*** DATA SUPPLIED ***

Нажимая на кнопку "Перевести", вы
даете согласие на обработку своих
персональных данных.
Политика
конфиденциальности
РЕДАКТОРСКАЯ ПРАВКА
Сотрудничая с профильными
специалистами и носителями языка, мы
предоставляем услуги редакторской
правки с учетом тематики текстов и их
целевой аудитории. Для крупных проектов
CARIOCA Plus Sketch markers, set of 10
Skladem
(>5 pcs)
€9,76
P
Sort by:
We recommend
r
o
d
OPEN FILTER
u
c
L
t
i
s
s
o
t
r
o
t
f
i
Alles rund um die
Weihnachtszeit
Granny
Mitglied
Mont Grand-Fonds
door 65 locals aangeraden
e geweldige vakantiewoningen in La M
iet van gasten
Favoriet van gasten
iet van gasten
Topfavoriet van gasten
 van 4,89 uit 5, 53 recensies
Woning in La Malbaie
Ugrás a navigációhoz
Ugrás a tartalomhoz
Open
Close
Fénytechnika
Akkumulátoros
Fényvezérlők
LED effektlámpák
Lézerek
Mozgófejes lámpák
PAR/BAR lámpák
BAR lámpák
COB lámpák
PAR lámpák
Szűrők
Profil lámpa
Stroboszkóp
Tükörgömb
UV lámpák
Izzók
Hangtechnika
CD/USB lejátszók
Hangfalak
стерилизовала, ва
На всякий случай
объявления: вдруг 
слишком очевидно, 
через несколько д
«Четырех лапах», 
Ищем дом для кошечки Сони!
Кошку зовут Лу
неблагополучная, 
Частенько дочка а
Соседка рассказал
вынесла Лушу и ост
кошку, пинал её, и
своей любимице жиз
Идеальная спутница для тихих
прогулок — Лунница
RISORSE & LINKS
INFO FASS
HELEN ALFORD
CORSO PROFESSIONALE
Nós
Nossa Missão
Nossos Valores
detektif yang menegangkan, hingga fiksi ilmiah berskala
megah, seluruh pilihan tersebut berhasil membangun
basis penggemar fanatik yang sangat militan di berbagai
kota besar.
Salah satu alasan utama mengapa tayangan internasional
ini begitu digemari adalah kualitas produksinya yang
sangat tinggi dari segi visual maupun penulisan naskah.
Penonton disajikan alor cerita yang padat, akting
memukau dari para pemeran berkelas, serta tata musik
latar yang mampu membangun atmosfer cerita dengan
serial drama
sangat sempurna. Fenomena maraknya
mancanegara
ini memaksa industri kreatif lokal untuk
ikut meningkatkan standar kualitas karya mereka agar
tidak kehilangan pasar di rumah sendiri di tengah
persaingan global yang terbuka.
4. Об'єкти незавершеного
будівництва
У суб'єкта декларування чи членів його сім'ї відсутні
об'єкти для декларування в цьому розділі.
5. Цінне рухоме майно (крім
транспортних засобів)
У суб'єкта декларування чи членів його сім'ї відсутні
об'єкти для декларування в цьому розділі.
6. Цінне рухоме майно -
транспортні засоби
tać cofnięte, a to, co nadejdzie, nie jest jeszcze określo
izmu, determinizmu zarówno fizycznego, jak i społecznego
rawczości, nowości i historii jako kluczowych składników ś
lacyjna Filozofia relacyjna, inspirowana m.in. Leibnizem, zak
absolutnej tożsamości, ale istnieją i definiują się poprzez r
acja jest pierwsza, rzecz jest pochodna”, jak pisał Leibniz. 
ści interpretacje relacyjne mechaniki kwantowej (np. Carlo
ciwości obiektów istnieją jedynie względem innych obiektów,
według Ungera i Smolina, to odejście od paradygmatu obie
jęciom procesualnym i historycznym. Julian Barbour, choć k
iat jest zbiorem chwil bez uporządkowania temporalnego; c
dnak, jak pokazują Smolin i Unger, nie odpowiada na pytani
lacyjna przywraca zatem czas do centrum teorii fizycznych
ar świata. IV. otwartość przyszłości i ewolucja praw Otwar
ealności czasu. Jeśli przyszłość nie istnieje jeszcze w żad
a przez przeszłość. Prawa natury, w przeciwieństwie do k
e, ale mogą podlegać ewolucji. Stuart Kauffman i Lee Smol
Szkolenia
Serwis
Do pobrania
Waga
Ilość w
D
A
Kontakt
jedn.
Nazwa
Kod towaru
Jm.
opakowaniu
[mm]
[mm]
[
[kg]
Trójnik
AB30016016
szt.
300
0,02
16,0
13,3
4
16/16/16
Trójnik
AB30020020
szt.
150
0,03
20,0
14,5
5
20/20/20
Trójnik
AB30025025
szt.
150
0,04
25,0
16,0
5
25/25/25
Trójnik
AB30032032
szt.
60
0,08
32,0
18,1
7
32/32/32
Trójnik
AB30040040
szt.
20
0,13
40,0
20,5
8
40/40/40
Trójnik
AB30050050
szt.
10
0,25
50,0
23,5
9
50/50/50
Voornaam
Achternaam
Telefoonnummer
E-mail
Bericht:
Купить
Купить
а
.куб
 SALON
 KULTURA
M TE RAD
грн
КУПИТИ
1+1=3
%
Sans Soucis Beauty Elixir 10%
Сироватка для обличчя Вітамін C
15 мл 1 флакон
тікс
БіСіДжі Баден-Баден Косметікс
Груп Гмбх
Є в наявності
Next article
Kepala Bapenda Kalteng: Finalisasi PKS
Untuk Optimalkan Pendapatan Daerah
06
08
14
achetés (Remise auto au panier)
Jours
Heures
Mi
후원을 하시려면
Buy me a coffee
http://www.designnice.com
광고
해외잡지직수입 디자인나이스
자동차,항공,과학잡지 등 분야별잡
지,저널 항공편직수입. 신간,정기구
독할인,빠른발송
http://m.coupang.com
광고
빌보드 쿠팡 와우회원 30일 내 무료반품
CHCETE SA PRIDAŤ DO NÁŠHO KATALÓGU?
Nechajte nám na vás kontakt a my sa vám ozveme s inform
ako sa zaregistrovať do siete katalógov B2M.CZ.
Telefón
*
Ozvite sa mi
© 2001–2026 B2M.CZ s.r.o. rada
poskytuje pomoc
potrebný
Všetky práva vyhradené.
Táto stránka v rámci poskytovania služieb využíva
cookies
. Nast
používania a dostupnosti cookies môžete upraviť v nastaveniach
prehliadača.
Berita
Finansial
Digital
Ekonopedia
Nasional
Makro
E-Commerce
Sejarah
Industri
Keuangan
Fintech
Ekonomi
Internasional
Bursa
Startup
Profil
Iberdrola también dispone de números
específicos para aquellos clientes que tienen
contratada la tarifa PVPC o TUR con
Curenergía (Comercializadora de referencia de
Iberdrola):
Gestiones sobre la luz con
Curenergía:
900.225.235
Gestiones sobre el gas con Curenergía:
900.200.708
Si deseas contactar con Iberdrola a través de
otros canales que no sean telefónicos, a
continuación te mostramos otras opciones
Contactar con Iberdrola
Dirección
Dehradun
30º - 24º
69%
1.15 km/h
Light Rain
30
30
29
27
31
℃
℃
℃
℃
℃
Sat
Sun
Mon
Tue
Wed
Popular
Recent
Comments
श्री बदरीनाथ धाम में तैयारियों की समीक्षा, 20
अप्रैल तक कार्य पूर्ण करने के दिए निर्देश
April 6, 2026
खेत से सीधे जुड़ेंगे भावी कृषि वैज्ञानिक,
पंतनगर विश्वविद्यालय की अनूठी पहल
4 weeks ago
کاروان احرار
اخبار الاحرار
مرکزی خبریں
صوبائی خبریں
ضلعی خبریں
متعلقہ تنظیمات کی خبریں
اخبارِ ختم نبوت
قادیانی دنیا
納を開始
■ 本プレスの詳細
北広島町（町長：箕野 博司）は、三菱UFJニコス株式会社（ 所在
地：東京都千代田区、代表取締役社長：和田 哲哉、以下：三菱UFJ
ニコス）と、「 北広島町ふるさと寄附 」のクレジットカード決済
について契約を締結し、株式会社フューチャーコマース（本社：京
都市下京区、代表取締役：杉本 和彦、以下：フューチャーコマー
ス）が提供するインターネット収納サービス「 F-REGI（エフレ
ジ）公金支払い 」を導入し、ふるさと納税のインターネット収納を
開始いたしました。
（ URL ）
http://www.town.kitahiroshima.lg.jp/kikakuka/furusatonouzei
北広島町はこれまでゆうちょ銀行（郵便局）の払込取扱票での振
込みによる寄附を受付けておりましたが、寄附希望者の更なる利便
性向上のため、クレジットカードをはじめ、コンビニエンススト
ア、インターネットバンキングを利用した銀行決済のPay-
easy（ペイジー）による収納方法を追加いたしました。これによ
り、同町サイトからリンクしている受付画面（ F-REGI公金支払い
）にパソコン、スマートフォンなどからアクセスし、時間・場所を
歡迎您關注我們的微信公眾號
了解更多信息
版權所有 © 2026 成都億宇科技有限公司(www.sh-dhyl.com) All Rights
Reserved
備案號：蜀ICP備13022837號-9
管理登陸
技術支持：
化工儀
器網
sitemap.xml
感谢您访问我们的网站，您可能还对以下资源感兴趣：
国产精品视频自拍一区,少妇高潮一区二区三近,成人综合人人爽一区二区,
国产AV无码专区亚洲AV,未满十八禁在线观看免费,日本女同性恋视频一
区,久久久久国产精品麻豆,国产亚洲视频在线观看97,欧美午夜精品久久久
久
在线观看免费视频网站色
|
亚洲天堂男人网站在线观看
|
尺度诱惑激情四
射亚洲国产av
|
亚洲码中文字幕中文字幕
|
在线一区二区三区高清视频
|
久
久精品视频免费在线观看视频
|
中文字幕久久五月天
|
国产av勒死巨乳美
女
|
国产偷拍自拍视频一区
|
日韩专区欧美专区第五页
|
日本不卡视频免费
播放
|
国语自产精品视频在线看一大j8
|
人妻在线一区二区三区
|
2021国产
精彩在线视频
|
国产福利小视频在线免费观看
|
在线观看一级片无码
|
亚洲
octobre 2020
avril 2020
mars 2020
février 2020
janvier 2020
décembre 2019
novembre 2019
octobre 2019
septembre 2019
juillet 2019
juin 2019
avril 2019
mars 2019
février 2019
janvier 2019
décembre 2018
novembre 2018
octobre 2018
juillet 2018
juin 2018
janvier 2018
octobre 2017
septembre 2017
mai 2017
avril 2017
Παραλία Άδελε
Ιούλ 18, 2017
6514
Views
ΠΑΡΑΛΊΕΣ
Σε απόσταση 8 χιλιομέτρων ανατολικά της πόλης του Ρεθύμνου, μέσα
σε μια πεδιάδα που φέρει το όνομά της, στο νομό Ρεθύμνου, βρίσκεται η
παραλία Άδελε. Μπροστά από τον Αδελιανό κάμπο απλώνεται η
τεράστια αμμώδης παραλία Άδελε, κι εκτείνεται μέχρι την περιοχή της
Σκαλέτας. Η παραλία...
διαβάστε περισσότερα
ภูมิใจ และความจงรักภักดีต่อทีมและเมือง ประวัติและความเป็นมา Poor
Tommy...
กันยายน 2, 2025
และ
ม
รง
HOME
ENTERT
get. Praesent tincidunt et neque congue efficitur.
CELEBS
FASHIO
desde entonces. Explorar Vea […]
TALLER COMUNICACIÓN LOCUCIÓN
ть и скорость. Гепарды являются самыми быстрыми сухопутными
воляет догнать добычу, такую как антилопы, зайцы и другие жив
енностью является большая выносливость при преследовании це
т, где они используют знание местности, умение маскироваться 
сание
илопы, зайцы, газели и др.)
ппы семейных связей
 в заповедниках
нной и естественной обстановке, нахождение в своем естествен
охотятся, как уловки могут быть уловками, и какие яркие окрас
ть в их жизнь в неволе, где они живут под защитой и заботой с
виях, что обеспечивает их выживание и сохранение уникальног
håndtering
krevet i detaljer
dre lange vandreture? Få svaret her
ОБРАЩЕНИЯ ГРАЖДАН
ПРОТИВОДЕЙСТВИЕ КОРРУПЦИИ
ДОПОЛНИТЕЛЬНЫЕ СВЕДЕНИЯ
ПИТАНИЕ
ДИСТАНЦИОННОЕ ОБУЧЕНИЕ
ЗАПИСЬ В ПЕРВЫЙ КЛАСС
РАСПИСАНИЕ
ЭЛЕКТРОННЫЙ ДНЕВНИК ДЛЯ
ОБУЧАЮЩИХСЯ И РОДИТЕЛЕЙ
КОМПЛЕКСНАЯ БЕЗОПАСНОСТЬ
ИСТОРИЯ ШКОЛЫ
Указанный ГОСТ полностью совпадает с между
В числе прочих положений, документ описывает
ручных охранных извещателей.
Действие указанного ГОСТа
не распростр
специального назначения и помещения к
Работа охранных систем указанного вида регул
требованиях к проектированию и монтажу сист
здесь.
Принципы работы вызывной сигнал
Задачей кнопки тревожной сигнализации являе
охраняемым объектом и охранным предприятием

*** End of DATA SUPPLIED ***

- **WORK INSTRUCTION**
Could you give the number of lines in the data above that contain the string "cookies", with no other words?

- **REPLY TO THE TASK**
2